FCW Insider: November 1, 2021
The latest news and analysis from FCW's reporters and editors.
White House pick for DOD CIO eyes tweaks to CMMC
The Biden administration's pick to be the Pentagon's tech chief wants to make it easier for small businesses to adhere to the Defense Department's cybersecurity standards and expand network optimization across the entire enterprise.
GAO backs Microsoft's protest of $10 billion NSA cloud award to AWS
The Government Accountability Office agreed that aspects of the National Security Agency's evaluation of a major cloud award were "unreasonable."
ICYMI: Billions in tech funding proposed in Build Back Better
An effort to put $3.5 billion into key governmentwide tech modernization accounts appears to have come up short in the Build Back Better bill, but there's still a lot of technology spending on the table.
*** Agencies need to grant feds leave to get their COVID-19 booster shots, according to new guidance from the Safer Federal Workforce Taskforce. Updates also clarify that feds need to give documentation to prove their vaccination status and detail what documents are acceptable. The task force also gave directions for any feds that have lost their vaccination card.
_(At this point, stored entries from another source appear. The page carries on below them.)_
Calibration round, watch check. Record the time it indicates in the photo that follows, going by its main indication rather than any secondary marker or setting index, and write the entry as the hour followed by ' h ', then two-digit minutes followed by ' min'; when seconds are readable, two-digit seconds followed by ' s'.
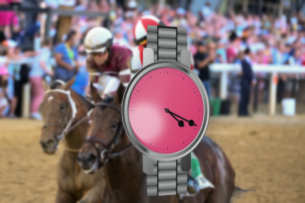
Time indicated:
4 h 19 min
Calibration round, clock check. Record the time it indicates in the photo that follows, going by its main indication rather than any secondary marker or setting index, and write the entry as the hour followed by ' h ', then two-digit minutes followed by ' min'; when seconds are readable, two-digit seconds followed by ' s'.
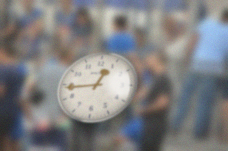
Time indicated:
12 h 44 min
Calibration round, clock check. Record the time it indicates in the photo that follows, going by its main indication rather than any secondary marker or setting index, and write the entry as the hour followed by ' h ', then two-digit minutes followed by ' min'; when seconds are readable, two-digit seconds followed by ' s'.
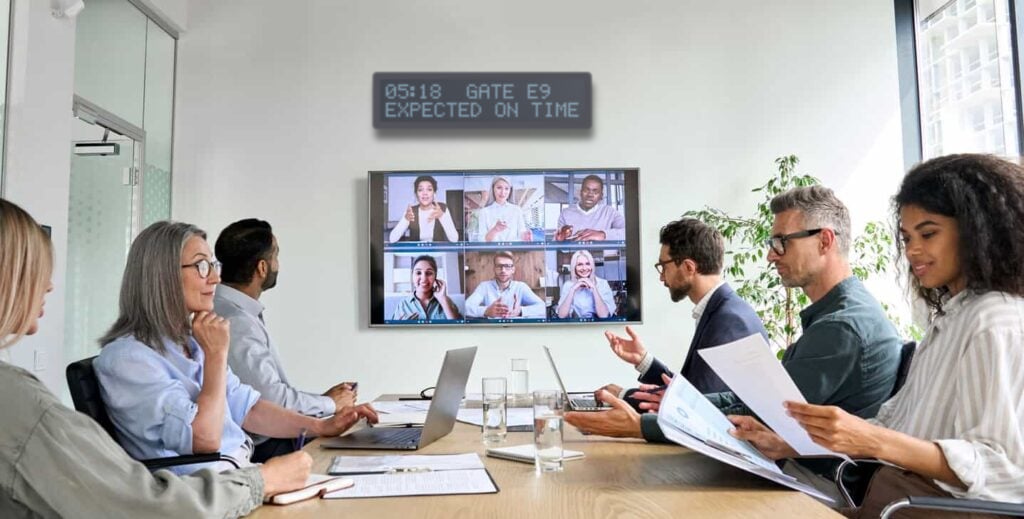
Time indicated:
5 h 18 min
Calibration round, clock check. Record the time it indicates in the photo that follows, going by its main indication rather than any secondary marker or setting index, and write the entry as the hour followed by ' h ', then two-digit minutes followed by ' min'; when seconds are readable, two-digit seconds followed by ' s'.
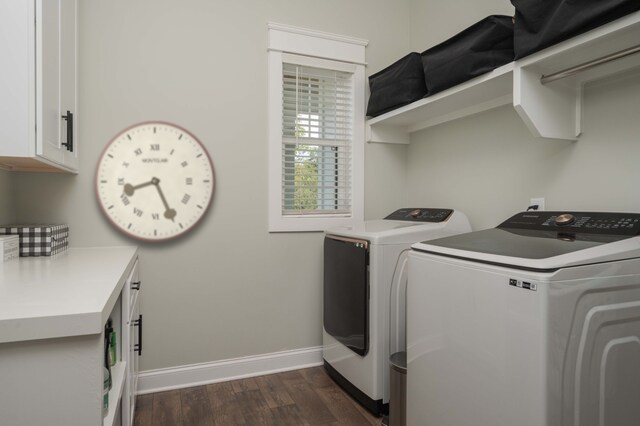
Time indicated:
8 h 26 min
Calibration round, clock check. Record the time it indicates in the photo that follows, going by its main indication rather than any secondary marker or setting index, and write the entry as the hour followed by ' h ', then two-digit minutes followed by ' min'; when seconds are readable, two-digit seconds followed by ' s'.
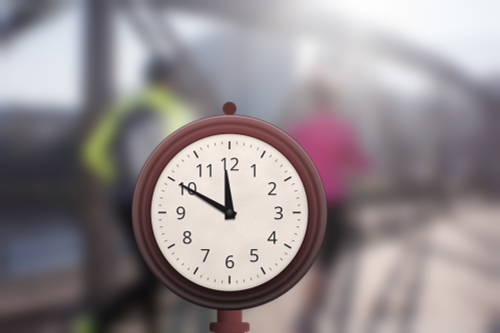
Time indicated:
11 h 50 min
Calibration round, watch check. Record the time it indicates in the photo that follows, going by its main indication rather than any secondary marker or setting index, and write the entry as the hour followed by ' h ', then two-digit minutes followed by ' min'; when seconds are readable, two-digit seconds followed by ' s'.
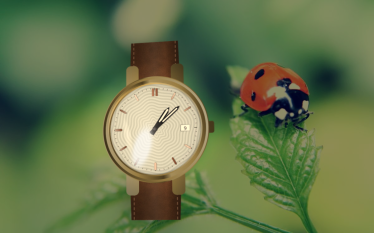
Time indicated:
1 h 08 min
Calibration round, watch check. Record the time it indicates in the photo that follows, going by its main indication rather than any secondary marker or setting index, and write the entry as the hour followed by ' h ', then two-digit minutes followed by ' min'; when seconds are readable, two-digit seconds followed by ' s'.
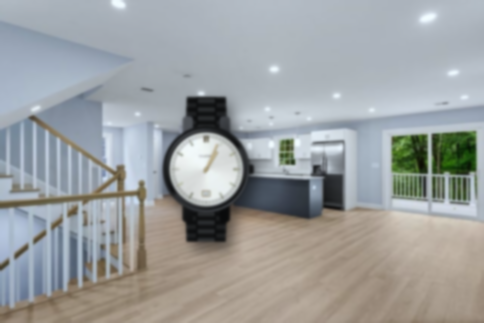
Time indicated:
1 h 04 min
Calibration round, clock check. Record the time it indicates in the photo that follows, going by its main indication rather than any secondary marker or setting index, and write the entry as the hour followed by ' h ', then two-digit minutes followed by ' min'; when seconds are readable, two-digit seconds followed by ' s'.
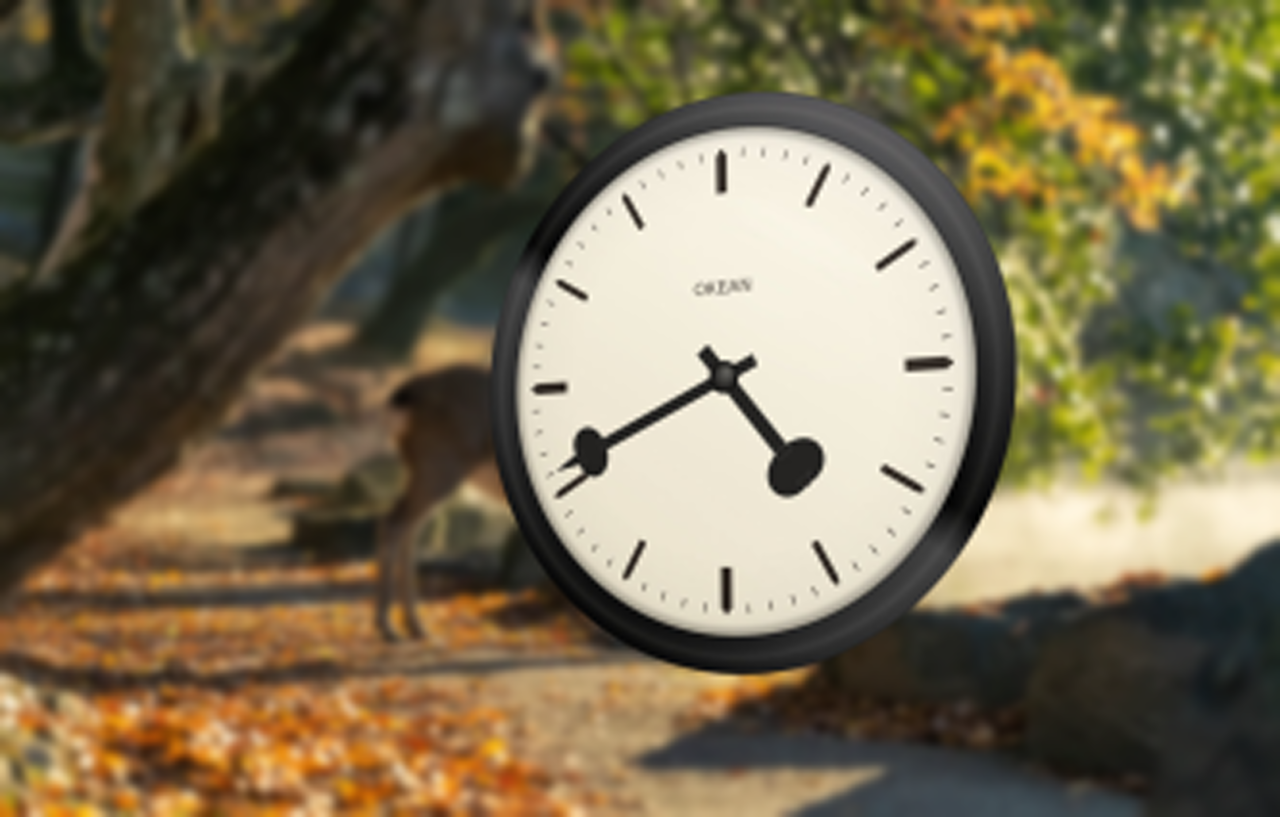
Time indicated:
4 h 41 min
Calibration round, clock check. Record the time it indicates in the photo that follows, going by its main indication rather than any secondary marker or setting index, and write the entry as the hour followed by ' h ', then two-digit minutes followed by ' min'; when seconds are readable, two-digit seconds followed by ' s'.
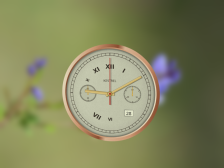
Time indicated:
9 h 10 min
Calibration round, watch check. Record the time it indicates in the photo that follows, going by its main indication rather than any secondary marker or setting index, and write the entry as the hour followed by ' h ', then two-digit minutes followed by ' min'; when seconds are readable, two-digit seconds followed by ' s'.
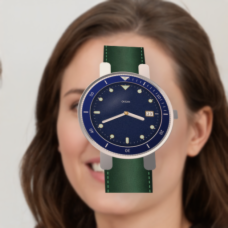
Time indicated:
3 h 41 min
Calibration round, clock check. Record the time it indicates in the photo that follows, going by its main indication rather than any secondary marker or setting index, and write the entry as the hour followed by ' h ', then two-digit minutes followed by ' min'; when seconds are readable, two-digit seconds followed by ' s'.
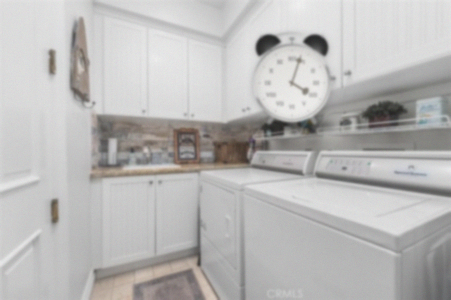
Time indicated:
4 h 03 min
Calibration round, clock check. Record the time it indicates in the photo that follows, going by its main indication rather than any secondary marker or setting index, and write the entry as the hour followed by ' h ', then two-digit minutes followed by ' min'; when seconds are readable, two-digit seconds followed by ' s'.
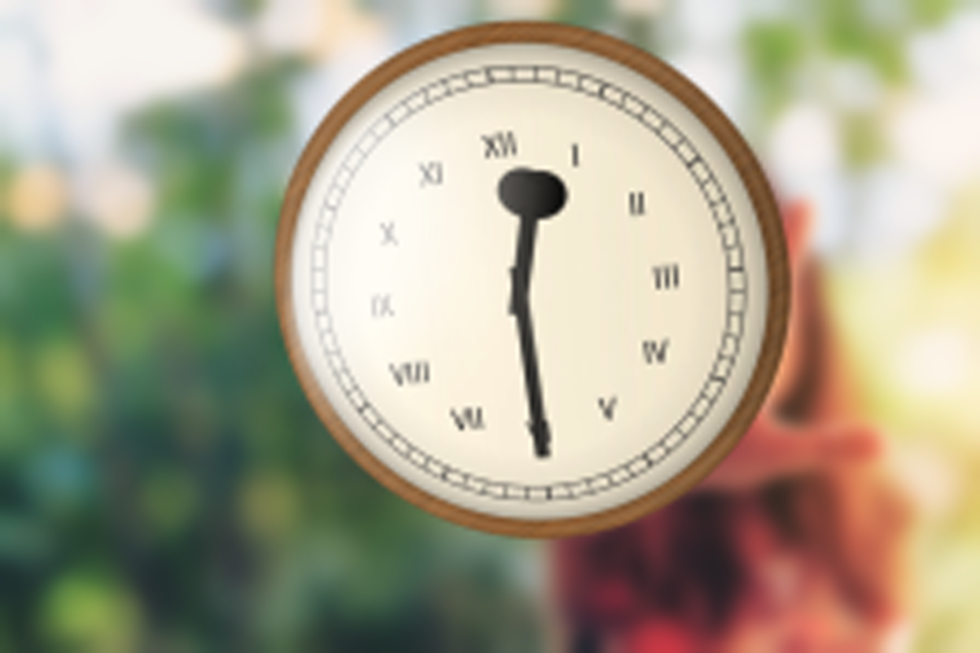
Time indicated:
12 h 30 min
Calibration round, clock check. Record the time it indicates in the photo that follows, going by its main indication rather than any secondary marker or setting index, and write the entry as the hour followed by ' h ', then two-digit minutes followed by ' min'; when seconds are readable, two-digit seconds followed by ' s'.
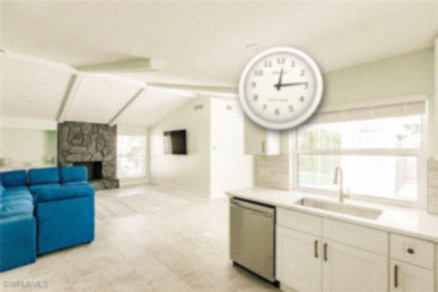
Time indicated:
12 h 14 min
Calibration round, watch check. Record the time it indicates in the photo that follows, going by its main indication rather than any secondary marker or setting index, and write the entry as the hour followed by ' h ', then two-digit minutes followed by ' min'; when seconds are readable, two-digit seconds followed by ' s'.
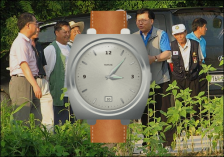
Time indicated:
3 h 07 min
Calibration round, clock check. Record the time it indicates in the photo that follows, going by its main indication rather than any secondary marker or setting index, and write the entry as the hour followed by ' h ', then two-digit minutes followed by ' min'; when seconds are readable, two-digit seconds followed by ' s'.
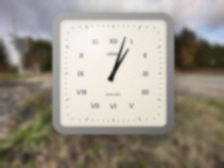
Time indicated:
1 h 03 min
*** The Partnership for Public Service announced the winners of the 2021 Samuel J. Heyman Service to America medals, known as Sammies, last week. The federal employees of the year award went to Dr. Kizzmekia Corbett and Barney Graham, both from the Vaccine Research Center at the National Institutes of Health. Their research and work developing of the basic structure of the COVID-19 vaccines laid the foundation for COVID-19 vaccine development.
The COVID-19 response medal went to Drs. Gary Gibbons and Eliseo Pérez-Stable, also of the NIH. On the tech front, Callie Higgens of the National Institute of Standards and Technology received the Emerging Leaders Medal for work developing new tech to find and fix flaws in 3D-printed products.
*** The Department of Labor isn’t following best practices for federal risk management to assess the risk of fraud in its unemployment insurance program, which has faced an onslaught of fraud since the onset of the pandemic, according to an Oct. 27 report from the Government Accountability Office.